Лежу расслабленно, без движения, в тишине — вот оно! вот единственное, что действительно необходимо! — и слушаю шепот и бормотание дождя, немощный плеск, неясную жалобу…

Тишина.

ЭПИЛОГ

автора повести.

У меня не было опыта работы с чужими рукописями, а потому я попросила помощи у знакомой — учительницы русского языка в прошлой жизни, которая несколько лет уже работала в русскоязычной газете.

Она приходила ко мне в свое свободное время, и мы с нею читали-перечитывали пожелтевшие ветхие листки и тетрадки со стихами, обрывками прозы, повседневными записями.

Подруга моя была, видимо, человеком замкнутым и своими переживаниями делилась лишь с бумагой. Читать ее записи было очень тяжело: такая тоска была запечатлена в них, такое одиночество и жажда любви, тепла и нежности, что мы с моей помощницей то и дело начинали хлюпать носами.

Я приносила очередную бутылку вина, мы делали перерыв, успокаивались и погружались снова в пучины чужой отчаявшейся души.

Моя знакомая редактировала и мой текст.

Однажды, оторвавшись от монитора, она сказала:

— Извини, можно вопрос? Только не обижайся,хорошо? Это очень существенно. Скажи, в расчете на кого ты пишешь эту повесть?

Я затруднилась с ответом, потому что не задумывалась на эту тему. Мне и в голову не приходило, что при написании книги нужно заранее расчитывать на определенного читателя. Я просто писала, потому что не могла не писать — это единственная причина и повод для писательства, а уж кому эта повесть понравится и окажется нужна, меня не должно касаться: я не колбасу делаю, а литературное произведение создаю.

Все это я, несколько запальчиво изложила помощнице.

Она выслушала меня и спокойно сказала:

— Тогда будь готова к тому, что найдется немало критиков, и главными критиками будут женщины.

— Почему? — удивилась я.

— Все очень просто, — услыхала я в ответ, — твоя героиня выступает в повести как личность сильная, но не верящая в себя и свои силы, она способна к пожертвованию и жертвует собой ради близких и любимых людей, но при этом не умеет простить им их ошибки и промахи. Найдутся дамы, которые примерят на себя ее судьбу, найдут массу ошибок в ее поведении и осудят ее за эти ошибки.

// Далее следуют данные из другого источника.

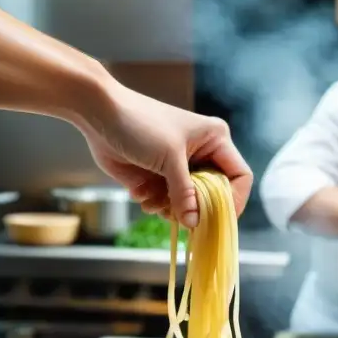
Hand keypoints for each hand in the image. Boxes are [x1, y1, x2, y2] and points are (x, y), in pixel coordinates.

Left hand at [83, 82, 252, 227]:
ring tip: (155, 202)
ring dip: (172, 209)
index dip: (234, 199)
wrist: (98, 114)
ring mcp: (178, 169)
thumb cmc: (140, 124)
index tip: (220, 217)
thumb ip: (185, 193)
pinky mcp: (158, 179)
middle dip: (197, 208)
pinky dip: (156, 206)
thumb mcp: (169, 158)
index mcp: (214, 140)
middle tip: (181, 215)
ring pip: (190, 205)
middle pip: (214, 196)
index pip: (239, 177)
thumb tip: (195, 223)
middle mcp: (201, 155)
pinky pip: (167, 205)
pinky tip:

Конечно, можно сказать, что она не научилась прощать потому, что ей не прощали ничего в жизни. Но ты же знаешь, такие доводы действуют плохо: люди охотно прощают себя и не желают прощать других, поэтому, уверяю тебя, ей прощения не будет и от читателей тоже. И тебе вместе с нею.

Нам кажется, что это только другие идут на компромиссы с жизнью, а мы сами — воплощение принципиальности и последовательности.

С другой стороны, если наша жизнь — один большой компромисс, мы прощаем его себе и осуждаем тех, кто на компромисс не способен.

В любом случае, только свое поведение, только свои мысли и чувства склонны мы считать истиной в последней инстанции.

Мало кто способен не кривить душой даже наедине с собой — твоя героиня честна до жестокости к себе, до самоотречения.

Это не всем понравится.

Ты рисуешь ее ранимой и трепетно зависимой от чужого мнения — это тоже вызовет неприятие, искреннее или лицемерное, не важно, но вызовет. В настоящее время нельзя быть излишне чувствительной и непрагматичной — что ж ты ее такой сделала?

Будь готова к плохой критике. Кстати, а где вывод? Как, какой вывод? Повесть ты как назвала — Математические досуги! Героиня твоя хотела итоги жизни подвести — где они? У тебя повесть получилась без логического конца.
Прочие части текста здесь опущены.